When designing an assessment plan for your students and an evaluation plan for your program, consider the following questions:
- What is your budget for individual student and program assessment?
- What skills are particularly important for your program in case you don’t have the budget to assess every child in every mode and skill? For example, if you had to choose, would you choose to assess listening and speaking or reading and writing? Or is interpersonal communication the most important goal for your program?
- If your budget is limited, can you assess all students in a locally produced assessment (such as an observation checklist of “can do” statements)? Can you use your limited resources to assess a statistically significant number of students on a national assessment in order to pinpoint your program’s strengths and weaknesses?
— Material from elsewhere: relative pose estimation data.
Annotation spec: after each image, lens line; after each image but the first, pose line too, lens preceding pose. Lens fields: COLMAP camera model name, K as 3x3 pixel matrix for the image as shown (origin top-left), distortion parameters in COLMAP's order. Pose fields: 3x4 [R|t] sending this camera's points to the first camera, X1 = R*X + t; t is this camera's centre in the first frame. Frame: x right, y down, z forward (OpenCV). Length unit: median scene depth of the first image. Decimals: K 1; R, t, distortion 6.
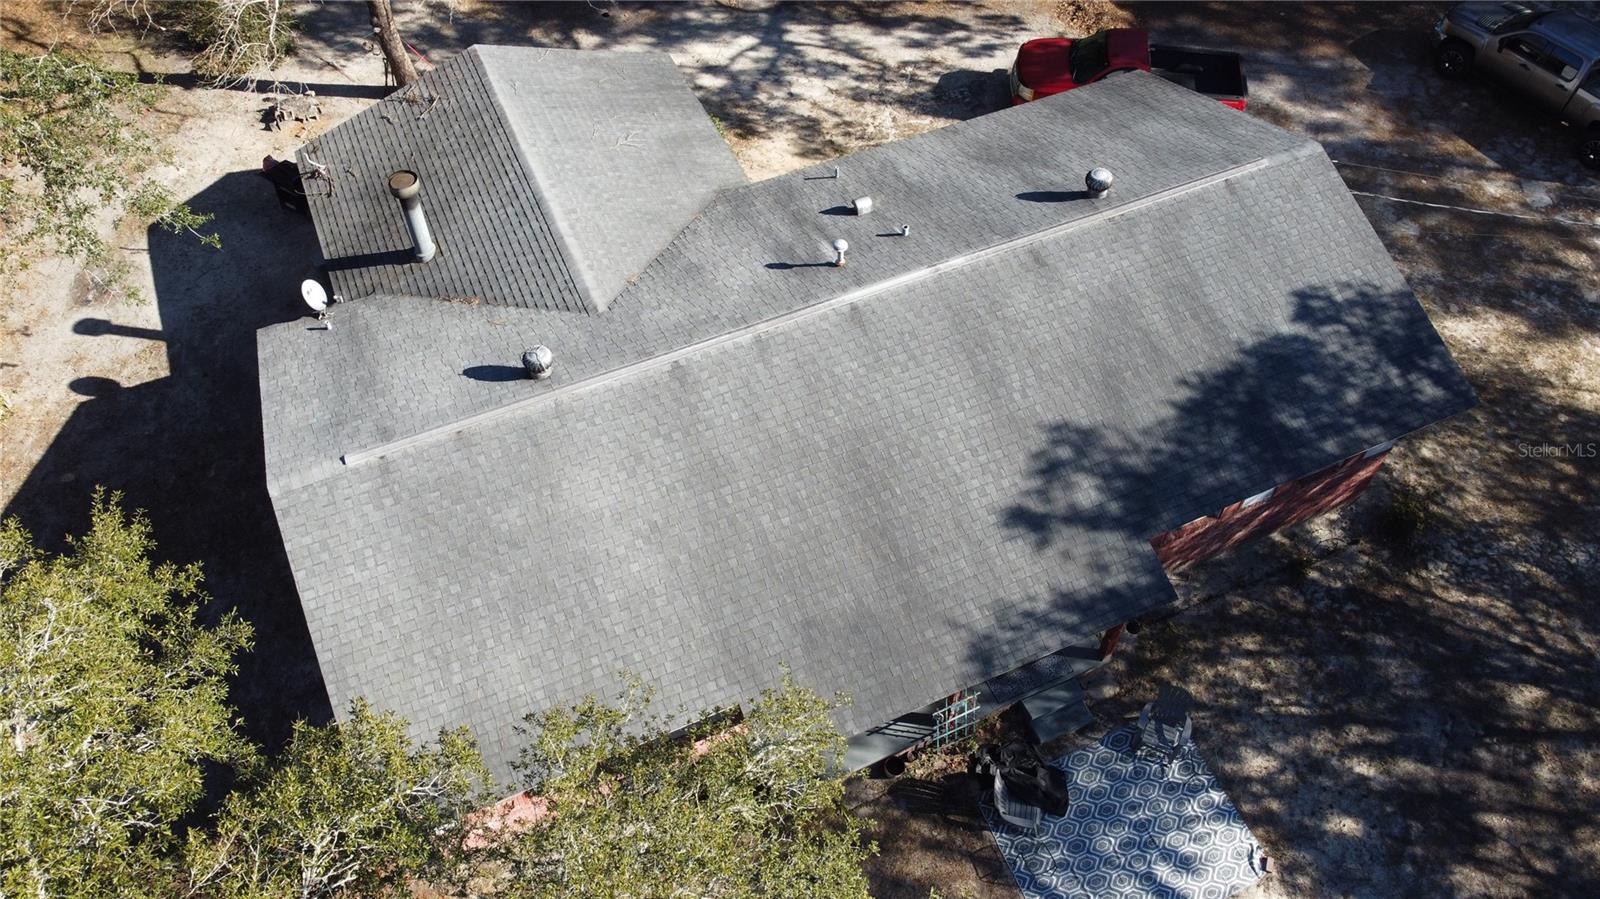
lens RADIAL K [[1127.2, 0, 776.0], [0, 1127.2, 447.8], [0, 0, 1]] dist [0.121219, -0.151198]
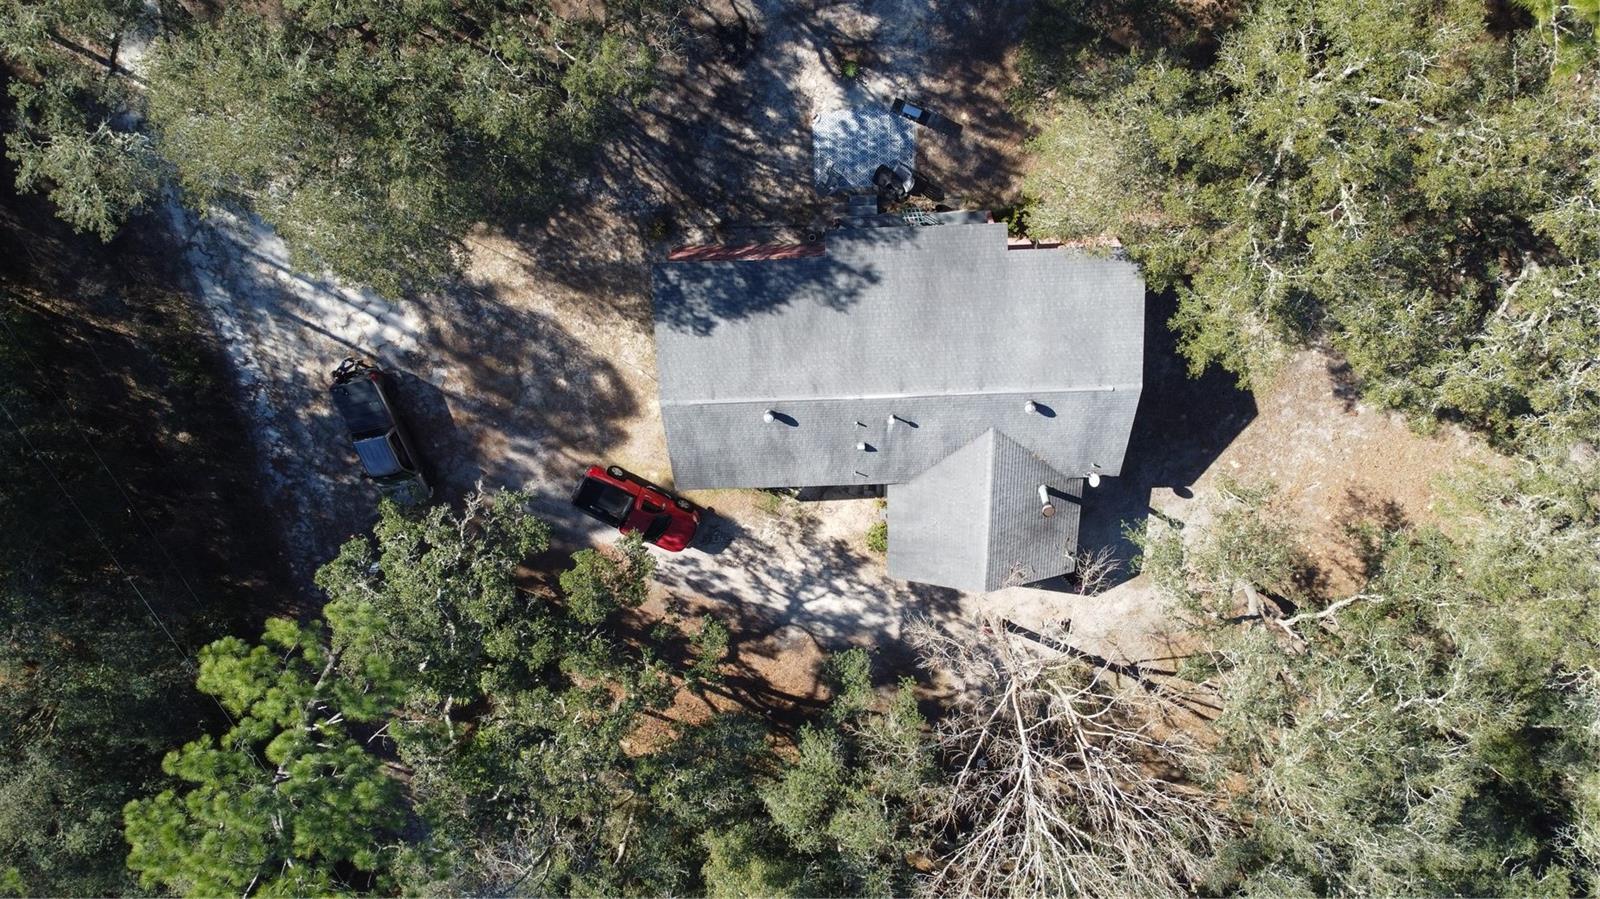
lens RADIAL K [[1166.8, 0, 800.0], [0, 1166.8, 449.5], [0, 0, 1]] dist [0.003802, 0.000660]
pose [[-0.931826, -0.314543, -0.181004, 0.624905], [0.292921, -0.946338, 0.136531, -0.599407], [-0.214236, 0.074203, 0.973959, -1.225317]]
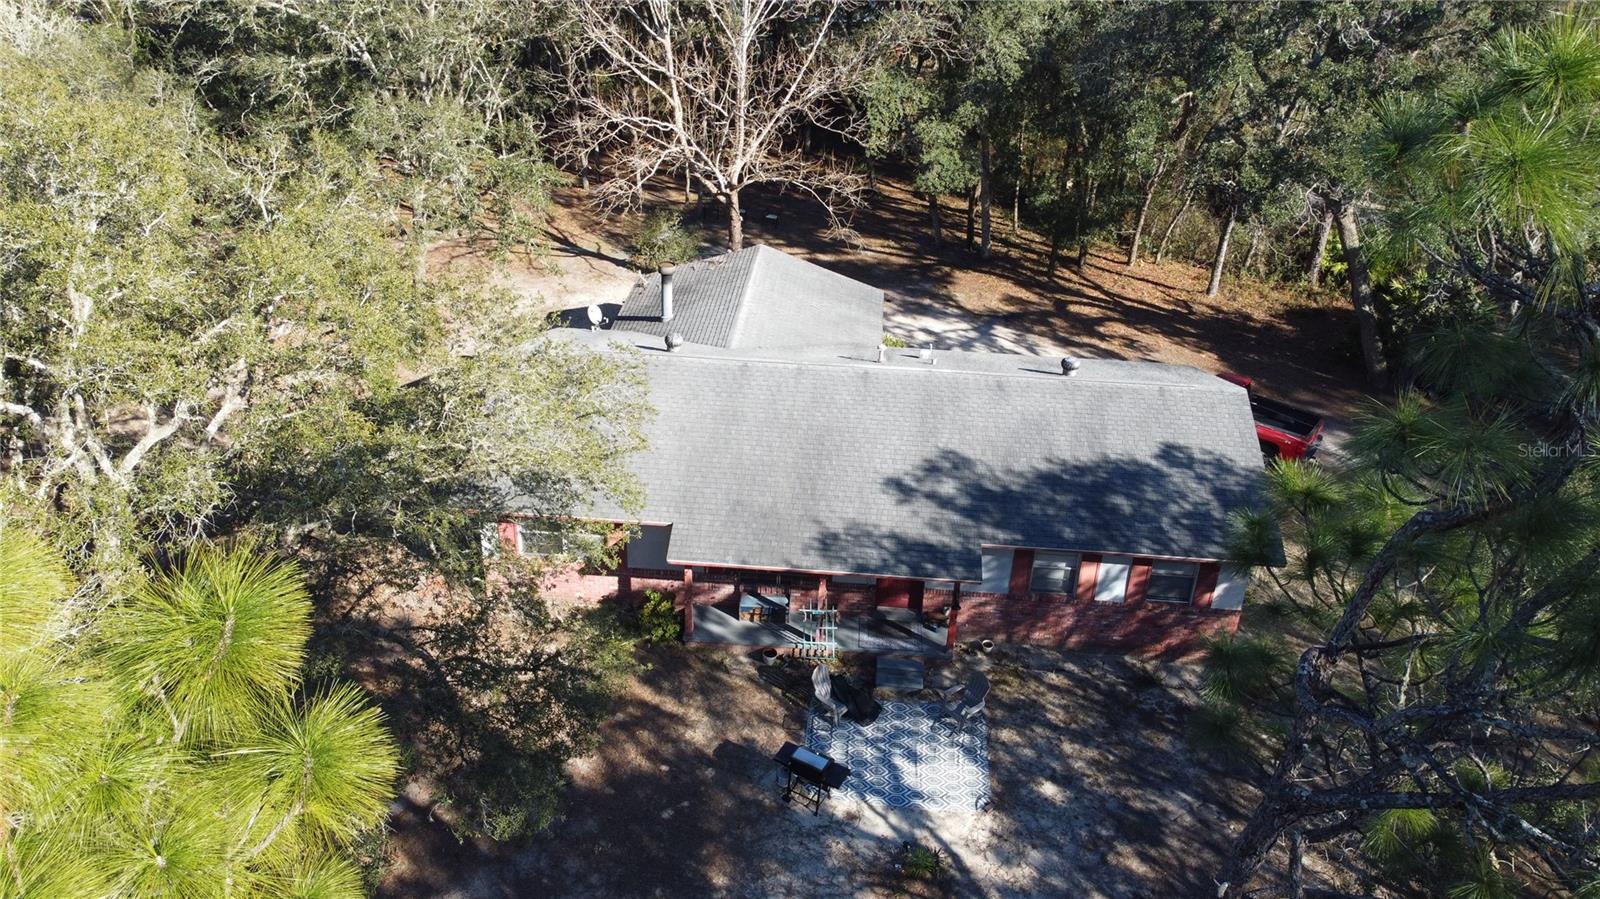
lens RADIAL K [[1127.2, 0, 776.0], [0, 1127.2, 447.8], [0, 0, 1]] dist [0.121219, -0.151198]
pose [[0.876620, 0.269434, -0.398676, 0.585152], [-0.409793, 0.852292, -0.325066, 0.502115], [0.252205, 0.448334, 0.857548, -0.286481]]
- How much time are you willing to devote to summative assessments?
- Do you have access to technology that would make online assessment productive?
- How soon do you need to see the results of the assessments?
- What combination of assessments will give you the information you need and still allow you to stay within your budget? (There is no one right answer—you have many options.)
Sample Evaluation Scenarios
You have 250 children in your K–6 Chinese immersion program. Your assessment budget is $2,500, which gives you only $10 per student, well below what most national assessments cost.
You decide to design and use your own teacher-observation checklists for all children in the program. To broaden your program evaluation and provide outside verification of your internal ratings, you decide to assess the top 25 percent of your students on the STAMP 4Se. That will cost approximately $1,550 and it should give you a good idea of your program’s efficacy for students. You can then combine the two measurements into a matrix that you can use to evaluate and plan for the program’s improvement. Those results will also help you report to your community on the program’s progress. The remaining budget can be used to bring together teachers to analyze the results and plan for program improvement. Or you can increase the number of students you assess.
You follow the same first steps as in Scenario One, but you decide to do a stratified random assessment on the STAMP 4Se of two low-level, two mid-range and two high-performing students from each grade level or class. Selecting students should be done carefully with clear criteria, such as English test scores.
You decide that you want to develop your internal capacity to assess student proficiency, so you spend your limited resources on training your teachers in administering and using data from the SOPA to evaluate all students in your program. This training is available online. For example, you could train four teachers in designing, administering, and rating the SOPA for $300 each, totaling $1,200 for their joining the Moderated Introduction to SOPA course.
CAL offers an additional course, Rating the SOPA, for $500 per teacher, for additional intensive practice rating at the different proficiency levels. Through these training courses, your staff will have a better understanding of proficiency, which can be the basis for the in-house development of teacher-observation checklists (“can do” statements) for assessing interpretive and presentational skills, which are not assessed by the SOPA.
As in Scenario Three, you decide to invite four teachers to train for administering and rating for the SOPA, but you reserve some funds to administer the STAMP 4Se to some of your students. With the remaining $1,300, you could assess approximately 65 students, which is slightly over 25 percent of the students in your program.